I made this a couple of weeks ago, and I'm planing a revised version 2. I've made all the pieces in this 5yards to SUL series in the space of about a month. Before I started I'd never used a sewing machine, now i've become obsessed. Thank you Jay, and all the commenters here who've got me excited about this stuff.

Here's a couple of pictures of the finished pack. I have documented the whole process in far too much detail here:
http://www.flickr.com/photos/andrewsleigh/sets/72157626146943006/

Pack 1 - frontPack 1 - Back

A couple of mods I made:
Elastic straps on each side to hold a wet tent, anorak, etc.
Elastic straps on the back panel (straight across at the top and in a V shape at the bottom) to hold a sleeping mat or just a piece of foam to give it some back support.
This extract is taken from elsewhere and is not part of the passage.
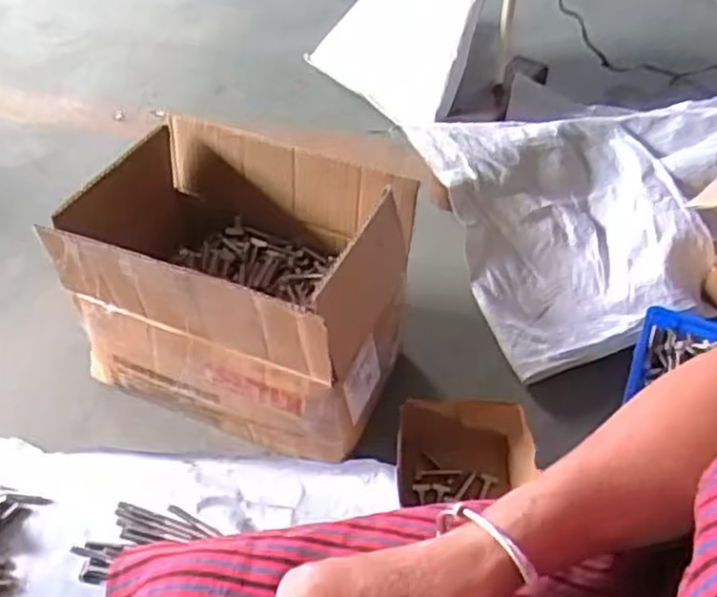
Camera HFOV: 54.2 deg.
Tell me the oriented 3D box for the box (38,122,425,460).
[{"bbox_3d":[-0.131,-0.026,0.825,0.345,0.243,0.270,16,53,19],"label":"box"}]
For version 2, I'm thinking of switching these to elastane/lycra/spandex panels, which I think is what Gossamer Gear use on their packs (I've only seen them in videos). I'm also looking for some kind of knitted mesh I can use for a large pockets across the front to hold wet gear, snacks, etc. And maybe a hip belt too.

Christopher Chiappini
(Juggles) - F - M

Locale: NJ/NYC
Substitute fabric for Spinnaker, Pack on 06/30/2013 11:34:03 MDT Print View

Can anyone please recommend a more "Durable, SUL" substitute fabric for Spinnaker, for the Pack? I am very interested in making this pack.

Thanks!

David Chenault
(DaveC) - BPL Staff - F

Locale: Crown of the Continent
sub for spinnaker on 07/02/2013 07:56:19 MDT Print View

Chris, you've got lots of option depending on what kind of performance and weight you want, and how much you care to spend. If you're new to this sort of thing, I'd recommend using something that isn't 20+ dollars a yard. You'll almost certainly want to make a new version with improvements in six months, and will have a better sense of what you want.

That said, 1.4 oz cuben would be the most equivalent fabric. Pricey, and I have misgivings about how well cuben would hold stitching in this design.
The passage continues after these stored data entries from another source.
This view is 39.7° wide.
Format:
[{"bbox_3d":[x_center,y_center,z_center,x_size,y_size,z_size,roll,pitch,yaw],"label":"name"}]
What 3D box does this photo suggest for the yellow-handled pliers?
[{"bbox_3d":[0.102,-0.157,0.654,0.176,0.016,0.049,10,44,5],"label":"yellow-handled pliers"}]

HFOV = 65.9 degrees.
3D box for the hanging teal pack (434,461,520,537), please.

The 140D gridstop sold by Thru-hiker is a fine fabric, which is impressively durable for the weight. Very expensive for what it is (a PU coated fabric).

The lighter Dimension Polyant laminates are very waterproof and great to work with. VX07 or TX07 would both work. The former is a bit heavier and more durable, the later lighter and crinkly load at first but also semi-translucent (which I like, it makes finding things in the pack easier). TX07 has a spinnaker-esque feel to it. You can get these from DIY Gear Supply.
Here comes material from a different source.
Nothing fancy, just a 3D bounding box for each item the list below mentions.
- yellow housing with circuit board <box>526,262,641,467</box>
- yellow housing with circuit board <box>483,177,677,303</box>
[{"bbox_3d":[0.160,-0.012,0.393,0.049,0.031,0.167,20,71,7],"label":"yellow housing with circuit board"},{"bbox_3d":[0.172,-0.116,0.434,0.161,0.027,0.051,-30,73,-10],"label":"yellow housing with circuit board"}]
Something like a simple 200D oxford nylon would work fine for this pack, and be much less expensive than any of the above options.

Christopher Chiappini
(Juggles) - F - M

Locale: NJ/NYC
Rear grosgrain web loops on 02/09/2014 16:44:40 MST Print View

Does anyone know how the two grosgrain webbing loops on the back panel, up high, get incorporated into the compression system? It kinda seems to me that, that info is left out. I've got some ideas on how to do it, but wondering what you all think?

Thanks

Edited by Juggles on 02/09/2014 18:06:10 MST.